# Electrical issues with Dometic 3-way refrigerator



## shirley (Jun 7, 2008)

I am trying to get out of town on Monday and trying to cool down my refrigerator.  In doing so, I have discovered a problem and hoped someone has experienced this and can help me figure it out.  This is what I have so far.  My vehicle is a Pleasure-Way Plateau and the refrigerator is model # RM2353.  It is working great with propane, but not plugged into 110 volt.  Everything else appears to power up fine when I plug the RV in.  I also tried disconnecting the 12 volt battery system with the little quick connect key, but still no go.  I am not sure if it is working on 12 volt, but I don't think it is.  I turned it on and ran it on 12 volts for 20 minutes and I just wasn't convinced that the coolness I felt in the freezer section was left over from my propane test, cause the fins inside the frig were not cold as they were in the propane phase.  I opened up the outside bottom vent where the actual refrigerator plugs in, (or is this something else?)  There appears to be no power there.  I tripped the breaker inside under the refrigerator in the little door by the heater, but it appears to have no affect.  What am I missing.... Is there another fuse somewhere or should I pry up the board over the wheel well and make sure all the connections are good to the inverter?  I am at a loss how to proceed.... HELP


----------



## DL Rupper (Jun 7, 2008)

Re: Electrical issues with Dometic 3-way refrigerator

Hey shirley, welcome to the forum.  Try your test cool down for 2 or more  hours.  The first few times I tried to check my refridgerator it didn't seem to be working/cooling, but after a long cool down test period it actually was working.  Any way give it a longer test period.


----------



## Guest (Jun 7, 2008)

Re: Electrical issues with Dometic 3-way refrigerator

I agree with DL ,, and also welcome to the forum ,, are u tyring it on 12volt also ,, but i see where u posted that the recpt in the fridge bay was not working ,, try unplugging it and plug into the other plug ,,, did u test the recpt with a meter ???? if so ,, u may have a bad recpt. but then again try as DL stated ... it takes a few hr's for the fridges in these things to get cold ,, they are not like u'r home fridge ,, they do not  have freon in them and a compressor ,, but let us know back on the results      :approve:  :approve:


----------



## ARCHER (Jun 8, 2008)

Re: Electrical issues with Dometic 3-way refrigerator

Test the outlet to see if your getting 110v.  I had to replace a fridge outlet in on an older 89 Winn after replacing the board (unneeded but was told that was the problem it would not run on 110v).  After I replaced the outlet it ran fine after the 24 hour cooling period (overnight).  Use an outlet tester.....good luck


----------



## shirley (Jun 8, 2008)

Re: Electrical issues with Dometic 3-way refrigerator

Good Morning, DL, 730, and Archer,   Thanks so much for the help.  I found a little plug-in receptacle tester in the tool box and tried it.  No power at the outside vent plug. where I think the refrigerator plugs in.   Then I went in the RV and tested one receptacle inside, no power!

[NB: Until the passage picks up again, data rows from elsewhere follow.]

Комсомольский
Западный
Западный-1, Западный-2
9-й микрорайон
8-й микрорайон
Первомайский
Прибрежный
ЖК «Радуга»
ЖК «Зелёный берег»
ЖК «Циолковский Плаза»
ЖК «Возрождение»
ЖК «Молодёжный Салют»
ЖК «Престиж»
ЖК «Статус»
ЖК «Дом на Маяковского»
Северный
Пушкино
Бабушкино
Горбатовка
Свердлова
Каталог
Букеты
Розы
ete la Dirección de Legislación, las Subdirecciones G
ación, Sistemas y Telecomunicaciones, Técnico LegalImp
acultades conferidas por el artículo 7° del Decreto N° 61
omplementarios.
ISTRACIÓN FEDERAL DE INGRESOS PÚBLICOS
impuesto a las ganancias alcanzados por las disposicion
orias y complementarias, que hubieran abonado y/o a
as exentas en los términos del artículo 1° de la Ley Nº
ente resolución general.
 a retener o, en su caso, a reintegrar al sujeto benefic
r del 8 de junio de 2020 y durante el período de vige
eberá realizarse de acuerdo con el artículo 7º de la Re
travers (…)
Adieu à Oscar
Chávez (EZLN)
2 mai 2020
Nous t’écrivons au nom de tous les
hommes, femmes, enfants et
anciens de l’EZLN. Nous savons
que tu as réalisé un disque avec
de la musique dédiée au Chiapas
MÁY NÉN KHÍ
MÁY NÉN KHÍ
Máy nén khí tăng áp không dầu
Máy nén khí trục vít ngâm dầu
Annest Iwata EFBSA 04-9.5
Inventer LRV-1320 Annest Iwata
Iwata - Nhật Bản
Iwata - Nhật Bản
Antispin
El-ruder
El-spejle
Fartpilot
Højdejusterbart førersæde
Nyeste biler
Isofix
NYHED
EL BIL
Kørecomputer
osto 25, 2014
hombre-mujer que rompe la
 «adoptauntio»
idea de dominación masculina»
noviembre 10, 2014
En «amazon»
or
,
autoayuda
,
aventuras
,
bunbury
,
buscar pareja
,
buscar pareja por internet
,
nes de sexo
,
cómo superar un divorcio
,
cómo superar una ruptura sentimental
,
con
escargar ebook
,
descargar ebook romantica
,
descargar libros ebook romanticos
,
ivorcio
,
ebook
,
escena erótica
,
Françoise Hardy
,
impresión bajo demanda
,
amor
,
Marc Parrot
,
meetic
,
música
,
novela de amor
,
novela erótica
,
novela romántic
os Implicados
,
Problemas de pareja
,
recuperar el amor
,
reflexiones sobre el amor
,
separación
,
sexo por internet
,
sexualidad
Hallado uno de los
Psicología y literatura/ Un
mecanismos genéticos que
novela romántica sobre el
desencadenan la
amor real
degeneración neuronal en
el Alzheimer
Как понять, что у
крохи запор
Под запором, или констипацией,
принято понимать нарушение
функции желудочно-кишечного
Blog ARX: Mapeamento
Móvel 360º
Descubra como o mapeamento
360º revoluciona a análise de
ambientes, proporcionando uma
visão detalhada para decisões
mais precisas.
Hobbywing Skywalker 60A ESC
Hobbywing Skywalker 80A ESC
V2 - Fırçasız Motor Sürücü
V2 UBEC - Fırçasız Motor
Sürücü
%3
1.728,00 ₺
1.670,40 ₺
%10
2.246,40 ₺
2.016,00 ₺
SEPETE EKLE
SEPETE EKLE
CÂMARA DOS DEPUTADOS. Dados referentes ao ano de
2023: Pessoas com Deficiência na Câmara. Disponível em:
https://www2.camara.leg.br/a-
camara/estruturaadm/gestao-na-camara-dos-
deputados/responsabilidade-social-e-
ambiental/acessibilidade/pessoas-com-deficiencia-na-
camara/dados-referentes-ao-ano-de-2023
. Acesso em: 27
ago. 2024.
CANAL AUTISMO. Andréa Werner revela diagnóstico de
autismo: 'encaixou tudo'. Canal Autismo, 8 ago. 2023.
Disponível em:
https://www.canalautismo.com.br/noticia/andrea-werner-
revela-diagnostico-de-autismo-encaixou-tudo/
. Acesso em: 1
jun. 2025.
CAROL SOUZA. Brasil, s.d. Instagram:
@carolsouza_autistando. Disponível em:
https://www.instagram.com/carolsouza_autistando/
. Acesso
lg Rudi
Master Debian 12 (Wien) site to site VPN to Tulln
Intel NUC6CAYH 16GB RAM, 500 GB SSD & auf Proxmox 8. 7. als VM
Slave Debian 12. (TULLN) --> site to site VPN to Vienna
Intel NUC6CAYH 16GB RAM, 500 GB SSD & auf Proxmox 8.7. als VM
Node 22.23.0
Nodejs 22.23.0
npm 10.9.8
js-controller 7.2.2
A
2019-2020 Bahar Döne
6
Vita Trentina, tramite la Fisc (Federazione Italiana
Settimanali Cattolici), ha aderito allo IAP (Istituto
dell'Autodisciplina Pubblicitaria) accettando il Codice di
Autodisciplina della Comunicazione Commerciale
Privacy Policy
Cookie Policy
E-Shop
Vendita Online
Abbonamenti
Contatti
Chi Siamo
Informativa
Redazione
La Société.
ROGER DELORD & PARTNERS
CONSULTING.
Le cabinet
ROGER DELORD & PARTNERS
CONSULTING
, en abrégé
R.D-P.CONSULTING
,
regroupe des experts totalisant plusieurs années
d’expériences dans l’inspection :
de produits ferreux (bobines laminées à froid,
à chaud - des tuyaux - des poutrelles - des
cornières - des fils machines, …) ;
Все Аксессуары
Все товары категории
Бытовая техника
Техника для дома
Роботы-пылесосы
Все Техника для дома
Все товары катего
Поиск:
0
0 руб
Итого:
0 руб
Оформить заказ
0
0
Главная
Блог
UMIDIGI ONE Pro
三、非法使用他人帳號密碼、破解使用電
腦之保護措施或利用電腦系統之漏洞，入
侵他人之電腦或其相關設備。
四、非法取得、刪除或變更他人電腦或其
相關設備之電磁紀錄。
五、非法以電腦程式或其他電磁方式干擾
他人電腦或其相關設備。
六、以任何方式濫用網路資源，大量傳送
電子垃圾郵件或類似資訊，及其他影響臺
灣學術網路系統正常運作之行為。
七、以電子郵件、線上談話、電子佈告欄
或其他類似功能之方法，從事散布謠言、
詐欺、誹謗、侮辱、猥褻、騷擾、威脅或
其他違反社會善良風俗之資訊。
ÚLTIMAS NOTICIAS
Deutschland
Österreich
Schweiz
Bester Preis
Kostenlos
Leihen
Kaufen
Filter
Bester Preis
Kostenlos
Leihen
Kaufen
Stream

Ah hah, now we are getting somewhere.  Another receptacle in the back living area did have power.... Lying in the floor by that receptacle, That's when I noticed it.  The wonderful sight none of my literature clearly mentioned.  The mother lode of breakers and fuses for the living area. One was marked for the refrigerator, a receptacle and something else and low and behold it was tripped! (So here is a little heads up to any Pleasure-Way Plateau owner out there needing to know where your back living area fuse and breaker area is:  It is on the front of the seat under the TV area, down near the floor.  I thought the literature was leading me inside the little door by the heater and inside are 3 electrical connections, one for the refrigerator, one for the electric sofa/bed, and the other for something else.  They do appear to have a tiny trip button on top of each connection junction, but it didn't reset my refrigerator problem.  So if you are experiencing odd electrical problems, try there, but then look further along the base of the wall  to the left on the seat support)   .    So Yeah, and Thank you all!  Now I am off to see the world and my food won't spoil while I'm out there.  This particular problem solved I do believe.


----------



## DL Rupper (Jun 8, 2008)

Re: Electrical issues with Dometic 3-way refrigerator

Have fun exploring the world.


----------



## Guest (Jun 8, 2008)

Re: Electrical issues with Dometic 3-way refrigerator

well ,, see shirley u are not so dumb ,, in the rv sense ,, u found out that most all rv's have hidden plugs and breakers and such ,, somtimes u just have to explore ,, and it's not in the manual ,, but glad u got it figured out    :approve:  :approve:


----------